Best part -- cost of doing this is $15 or so and if it doesn't work, grind it off. My skiff could run just about wide open and still get a reading on depth because I mounted it just under the center console where very little air gets under the hull.


----------



## CaptDanS (Oct 26, 2017)

How about call Ankona and ask them...


----------



## fishwhistle (May 26, 2020)

Monty said:


> I used a short section of 4" PVC pipe that I glassed into my boat at a flat spot in the hull. Filled it with water, put the regular transducer in it and capped it off. It shot through the hull and did well (that was my Dolphin 16 backcountry).
> 
> They say this technique works well unless the hull is not solid fiberglass and has some core or back material encapsulated in it. Most are sold fiberglass but maybe there would be some floatation foam that would need to be scrapped off.
> 
> Best part -- cost of doing this is $15 or so and if it doesn't work, grind it off. My skiff could run just about wide open and still get a reading on depth because I mounted it just under the center console where very little air gets under the hull.
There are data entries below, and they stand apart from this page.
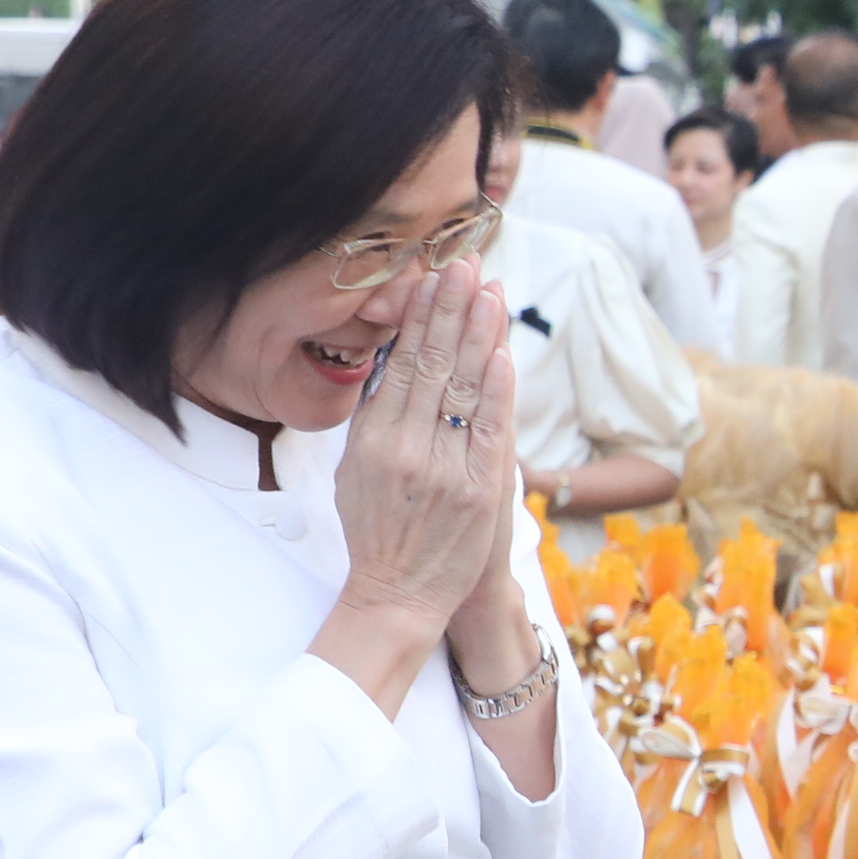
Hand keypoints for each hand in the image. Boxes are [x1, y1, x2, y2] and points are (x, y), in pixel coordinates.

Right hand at [336, 263, 517, 636]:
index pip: (401, 363)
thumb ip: (376, 420)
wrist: (397, 594)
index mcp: (371, 438)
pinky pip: (487, 429)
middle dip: (449, 310)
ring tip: (488, 290)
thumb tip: (395, 364)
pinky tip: (501, 352)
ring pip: (460, 388)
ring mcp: (441, 468)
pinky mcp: (476, 490)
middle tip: (464, 264)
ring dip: (477, 335)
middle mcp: (403, 447)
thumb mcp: (357, 470)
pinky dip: (494, 389)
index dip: (421, 318)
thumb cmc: (379, 531)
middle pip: (430, 364)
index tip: (435, 277)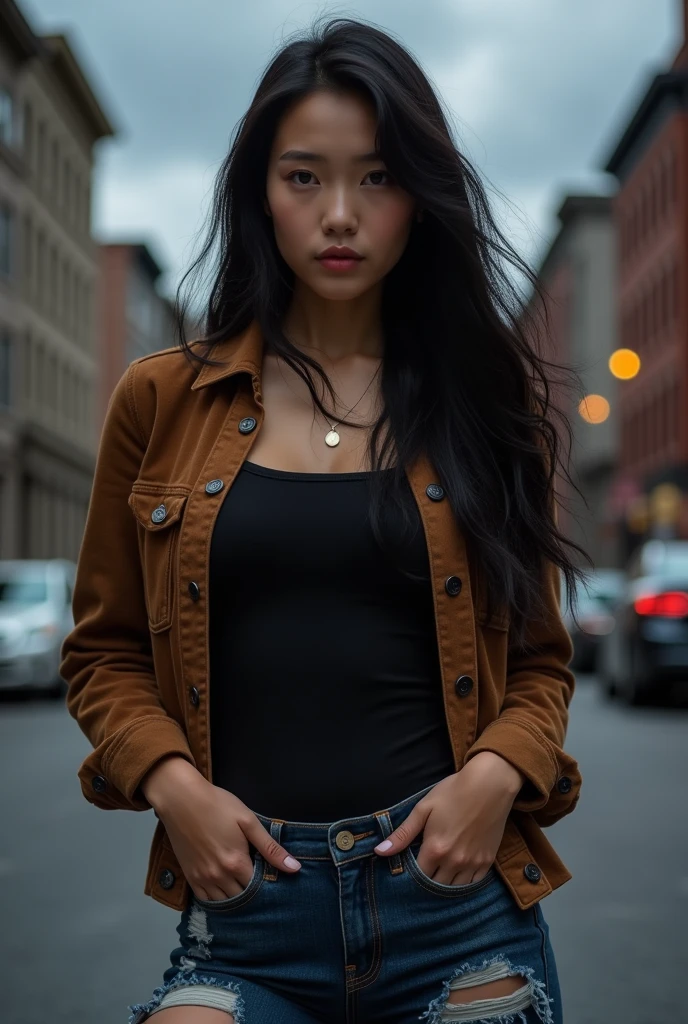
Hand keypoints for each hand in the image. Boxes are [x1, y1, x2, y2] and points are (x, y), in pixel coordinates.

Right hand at [140, 756, 301, 900]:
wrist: (181, 799)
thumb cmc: (217, 805)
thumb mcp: (247, 821)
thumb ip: (270, 847)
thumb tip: (295, 868)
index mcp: (236, 863)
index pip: (258, 887)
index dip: (267, 884)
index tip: (273, 877)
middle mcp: (219, 876)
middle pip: (242, 898)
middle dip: (253, 894)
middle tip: (260, 883)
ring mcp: (202, 879)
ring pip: (224, 903)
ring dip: (236, 899)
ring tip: (245, 889)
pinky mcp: (189, 877)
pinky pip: (205, 901)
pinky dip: (218, 901)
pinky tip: (226, 893)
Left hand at [373, 753, 523, 884]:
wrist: (489, 785)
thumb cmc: (453, 792)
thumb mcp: (424, 809)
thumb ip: (402, 834)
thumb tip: (379, 852)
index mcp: (435, 849)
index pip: (417, 877)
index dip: (411, 875)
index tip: (408, 869)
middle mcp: (454, 862)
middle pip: (435, 886)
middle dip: (427, 882)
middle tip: (424, 870)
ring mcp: (472, 863)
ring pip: (454, 889)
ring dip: (445, 884)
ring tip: (439, 874)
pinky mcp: (487, 862)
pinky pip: (473, 884)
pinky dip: (463, 883)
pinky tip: (457, 873)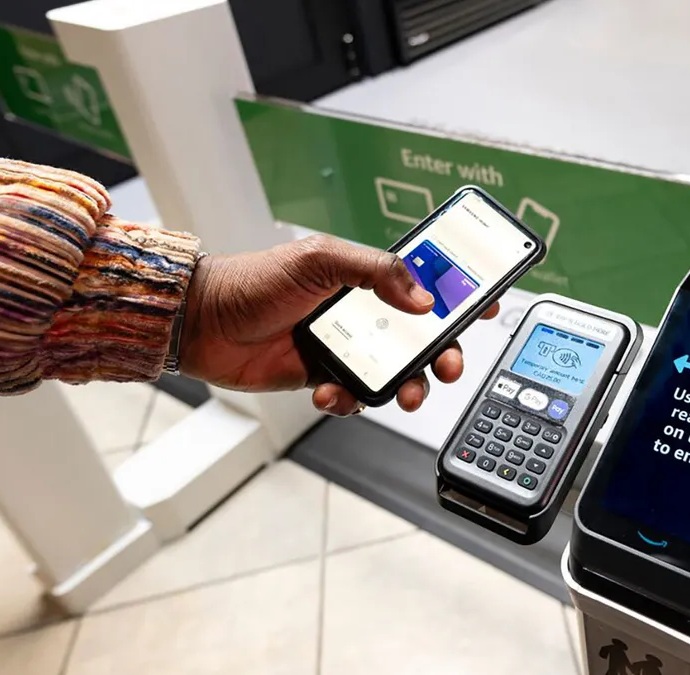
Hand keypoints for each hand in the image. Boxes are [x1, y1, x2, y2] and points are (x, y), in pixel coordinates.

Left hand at [179, 235, 499, 415]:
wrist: (203, 322)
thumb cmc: (253, 280)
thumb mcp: (319, 260)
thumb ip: (375, 272)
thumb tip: (421, 298)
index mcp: (364, 277)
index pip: (424, 284)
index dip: (458, 295)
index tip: (486, 306)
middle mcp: (361, 313)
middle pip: (421, 338)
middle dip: (443, 354)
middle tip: (449, 365)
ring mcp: (345, 347)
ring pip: (394, 374)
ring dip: (407, 388)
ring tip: (403, 396)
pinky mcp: (324, 377)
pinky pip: (354, 397)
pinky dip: (350, 401)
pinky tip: (332, 393)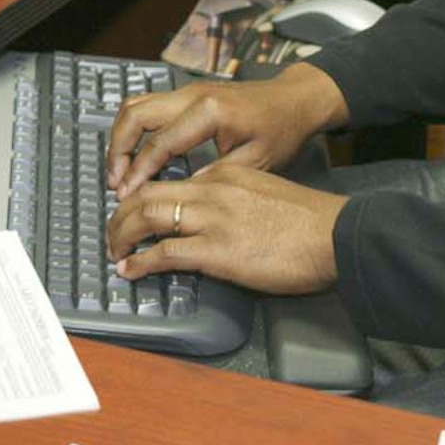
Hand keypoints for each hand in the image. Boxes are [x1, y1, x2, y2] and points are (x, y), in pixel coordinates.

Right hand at [104, 63, 347, 197]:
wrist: (295, 100)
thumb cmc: (282, 129)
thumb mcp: (255, 162)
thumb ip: (215, 177)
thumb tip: (178, 195)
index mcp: (210, 111)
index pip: (160, 142)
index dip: (139, 172)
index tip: (127, 195)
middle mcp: (194, 95)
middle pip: (135, 114)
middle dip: (119, 150)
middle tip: (116, 182)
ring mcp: (188, 91)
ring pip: (136, 105)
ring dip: (122, 137)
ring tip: (120, 171)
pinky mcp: (188, 95)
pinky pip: (148, 107)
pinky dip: (135, 130)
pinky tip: (136, 156)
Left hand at [106, 164, 345, 294]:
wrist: (333, 234)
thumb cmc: (308, 221)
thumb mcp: (265, 191)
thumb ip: (234, 197)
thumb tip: (213, 219)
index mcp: (225, 173)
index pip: (171, 181)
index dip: (145, 197)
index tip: (135, 213)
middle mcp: (212, 189)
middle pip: (148, 193)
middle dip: (120, 214)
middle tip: (112, 233)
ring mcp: (212, 218)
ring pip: (147, 216)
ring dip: (122, 235)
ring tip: (114, 251)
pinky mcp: (216, 250)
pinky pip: (164, 253)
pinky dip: (140, 262)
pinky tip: (131, 270)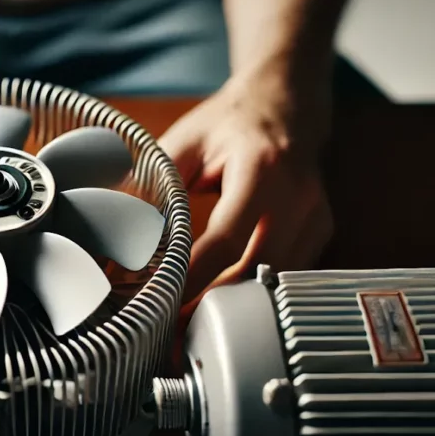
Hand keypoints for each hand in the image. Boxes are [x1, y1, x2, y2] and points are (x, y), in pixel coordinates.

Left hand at [159, 72, 333, 319]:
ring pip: (275, 283)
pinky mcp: (321, 233)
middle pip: (256, 271)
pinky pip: (286, 278)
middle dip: (214, 306)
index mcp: (262, 169)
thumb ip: (152, 186)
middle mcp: (298, 197)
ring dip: (235, 308)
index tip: (163, 304)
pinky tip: (224, 306)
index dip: (195, 277)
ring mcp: (316, 218)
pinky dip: (255, 293)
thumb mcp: (184, 142)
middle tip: (172, 333)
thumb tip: (112, 233)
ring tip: (191, 328)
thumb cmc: (229, 122)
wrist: (286, 102)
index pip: (227, 239)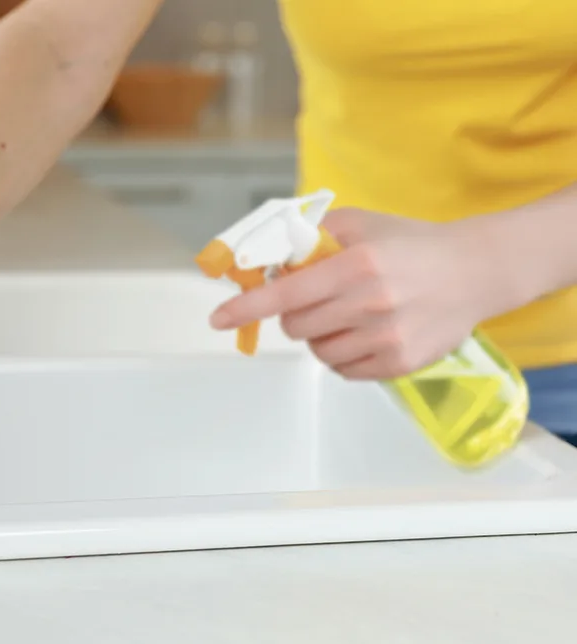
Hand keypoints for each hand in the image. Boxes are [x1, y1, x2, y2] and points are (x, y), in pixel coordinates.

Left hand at [209, 208, 498, 379]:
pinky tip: (365, 333)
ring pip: (318, 352)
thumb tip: (263, 254)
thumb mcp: (358, 224)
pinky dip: (343, 355)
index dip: (246, 307)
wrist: (474, 271)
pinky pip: (345, 371)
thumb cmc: (408, 244)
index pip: (286, 293)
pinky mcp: (399, 363)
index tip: (216, 319)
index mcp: (355, 265)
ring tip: (346, 315)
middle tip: (318, 300)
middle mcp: (370, 303)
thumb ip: (309, 236)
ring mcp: (386, 337)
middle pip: (295, 327)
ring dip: (319, 337)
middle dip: (295, 315)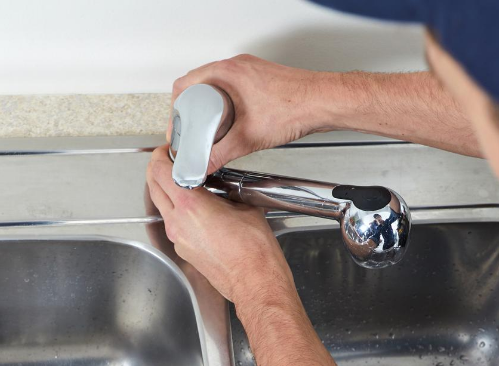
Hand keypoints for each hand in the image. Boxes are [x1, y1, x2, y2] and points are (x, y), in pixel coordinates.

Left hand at [145, 145, 295, 306]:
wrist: (256, 282)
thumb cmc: (254, 251)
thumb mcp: (244, 207)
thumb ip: (225, 192)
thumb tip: (221, 187)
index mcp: (191, 205)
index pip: (161, 171)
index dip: (162, 156)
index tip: (170, 152)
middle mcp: (178, 222)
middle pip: (154, 187)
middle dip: (159, 171)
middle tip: (171, 163)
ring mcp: (178, 239)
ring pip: (162, 207)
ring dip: (168, 192)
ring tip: (187, 186)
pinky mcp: (184, 251)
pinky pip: (174, 225)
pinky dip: (179, 212)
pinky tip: (198, 211)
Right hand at [170, 55, 337, 173]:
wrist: (323, 103)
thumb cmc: (295, 109)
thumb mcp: (248, 138)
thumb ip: (221, 154)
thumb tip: (203, 167)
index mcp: (227, 72)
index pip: (185, 85)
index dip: (175, 109)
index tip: (177, 127)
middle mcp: (237, 66)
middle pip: (198, 85)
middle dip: (190, 110)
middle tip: (190, 131)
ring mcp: (250, 70)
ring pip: (216, 86)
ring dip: (208, 106)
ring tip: (209, 128)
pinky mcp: (261, 78)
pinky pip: (233, 88)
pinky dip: (225, 104)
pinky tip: (232, 121)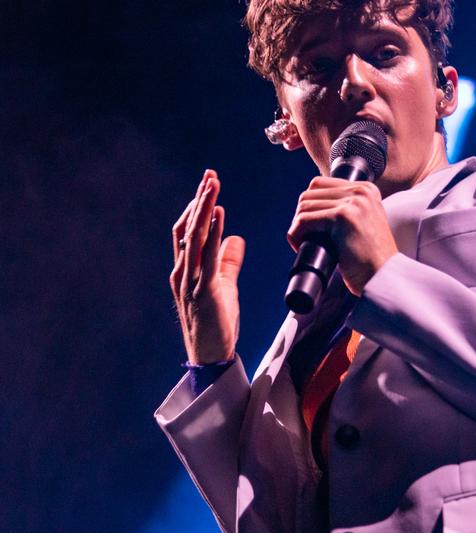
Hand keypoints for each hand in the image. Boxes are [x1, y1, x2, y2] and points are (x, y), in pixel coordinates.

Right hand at [170, 169, 245, 363]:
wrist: (211, 357)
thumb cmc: (216, 324)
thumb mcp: (224, 286)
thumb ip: (228, 261)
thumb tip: (236, 237)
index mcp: (184, 269)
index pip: (187, 230)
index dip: (197, 206)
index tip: (208, 184)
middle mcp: (182, 271)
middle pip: (187, 227)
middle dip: (198, 200)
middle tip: (210, 176)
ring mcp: (189, 281)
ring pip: (194, 237)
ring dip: (204, 209)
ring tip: (213, 186)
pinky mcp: (203, 292)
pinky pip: (207, 257)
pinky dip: (213, 233)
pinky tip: (220, 215)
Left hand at [287, 176, 398, 295]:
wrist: (384, 277)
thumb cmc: (370, 261)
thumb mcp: (362, 226)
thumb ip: (346, 211)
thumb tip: (308, 208)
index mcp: (366, 190)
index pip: (320, 184)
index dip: (309, 206)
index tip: (310, 229)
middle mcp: (362, 191)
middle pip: (310, 192)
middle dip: (301, 216)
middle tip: (304, 238)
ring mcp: (354, 202)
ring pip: (305, 205)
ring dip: (297, 226)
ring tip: (303, 243)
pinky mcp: (343, 216)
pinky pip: (305, 219)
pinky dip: (296, 233)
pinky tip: (300, 246)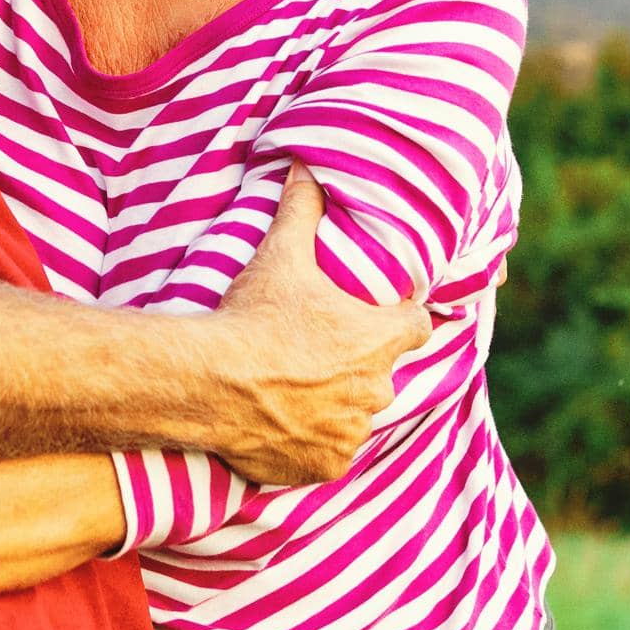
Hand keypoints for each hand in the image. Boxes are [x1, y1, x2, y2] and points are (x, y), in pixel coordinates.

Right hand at [208, 171, 432, 485]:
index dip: (401, 317)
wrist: (211, 381)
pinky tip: (281, 418)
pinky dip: (311, 439)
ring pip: (354, 415)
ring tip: (292, 382)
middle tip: (316, 346)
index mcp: (378, 339)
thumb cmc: (254, 315)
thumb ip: (302, 207)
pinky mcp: (323, 466)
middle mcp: (376, 390)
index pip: (418, 325)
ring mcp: (351, 433)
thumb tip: (305, 164)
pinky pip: (328, 452)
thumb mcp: (281, 253)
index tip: (379, 314)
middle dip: (357, 362)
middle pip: (381, 372)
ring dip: (334, 402)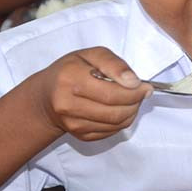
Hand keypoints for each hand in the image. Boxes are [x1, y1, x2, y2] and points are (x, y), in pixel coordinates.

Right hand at [34, 47, 152, 140]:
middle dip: (136, 102)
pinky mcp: (80, 135)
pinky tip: (119, 109)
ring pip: (116, 123)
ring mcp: (73, 123)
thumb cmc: (71, 70)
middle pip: (116, 111)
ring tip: (132, 99)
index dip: (135, 91)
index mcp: (70, 78)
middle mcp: (68, 104)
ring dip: (132, 111)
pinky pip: (111, 132)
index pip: (111, 93)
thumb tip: (134, 82)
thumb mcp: (91, 55)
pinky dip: (122, 121)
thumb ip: (114, 64)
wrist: (46, 96)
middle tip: (142, 92)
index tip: (145, 86)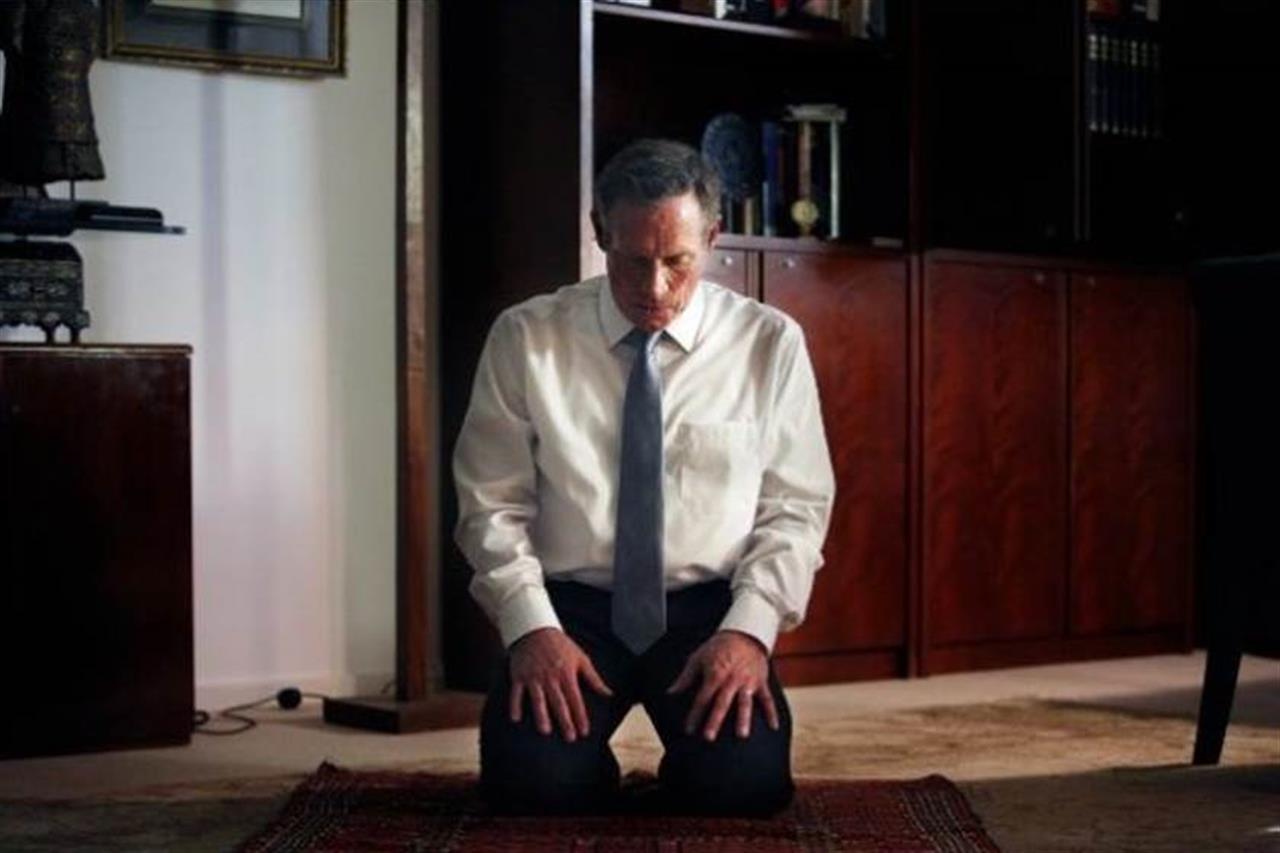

Hey Monty, can you share a picture of this pvc "pod" for your transducer? Was it always sealed with water or did you have a thru-hull fitting let water come/go?


----------



## Gervais (Nov 28, 2016)

I did it to my saltmarsh 1444. Just epoxied it in the bilge area where there is no core. Works better then when mounted on the transom actually. I tested it for a while by just resting it in the bilge with a bag of sand on top. Just add a little water. I used west marine thickened epoxy and did my best to not get any bubbles. The temp sensor doesn’t work as well of course.


----------



## fishwhistle (May 26, 2020)

going to explore this theory with my LT25. My old LT15 had some old Garmin unit 4200'd to the bilge area and worked good. However I'm wanting to see if there are better methods out there, but I am a K.I.S.S kind of guy


----------



## CaptDanS (Oct 26, 2017)

Should really be filled with mineral oil and sealed.


----------



## fishwhistle (May 26, 2020)

CaptDanS said:


> Should really be filled with mineral oil and sealed.


why mineral oil? Is it to keep corrosion/oxidation to minimum?


----------



## CaptDanS (Oct 26, 2017)

Not sure thats what we always had done on professional. I would guys less air turbulence.


----------



## Gervais (Nov 28, 2016)

I think the glass is so thin on small skiffs that it doesn't impede the performance much since there is less room for imperfections and bubbles in the glass. I have one of those long ray marine transducers with chirp and all. After a few months of just some water in the bilge and a sand bag holding it. I was getting better readings on a plane with some chop and didn't see any negative affects in the detail on the chirp. took a gamble with the epoxy but I broke it off the transom once so it was either buy a shoot through transducer or make it work.


----------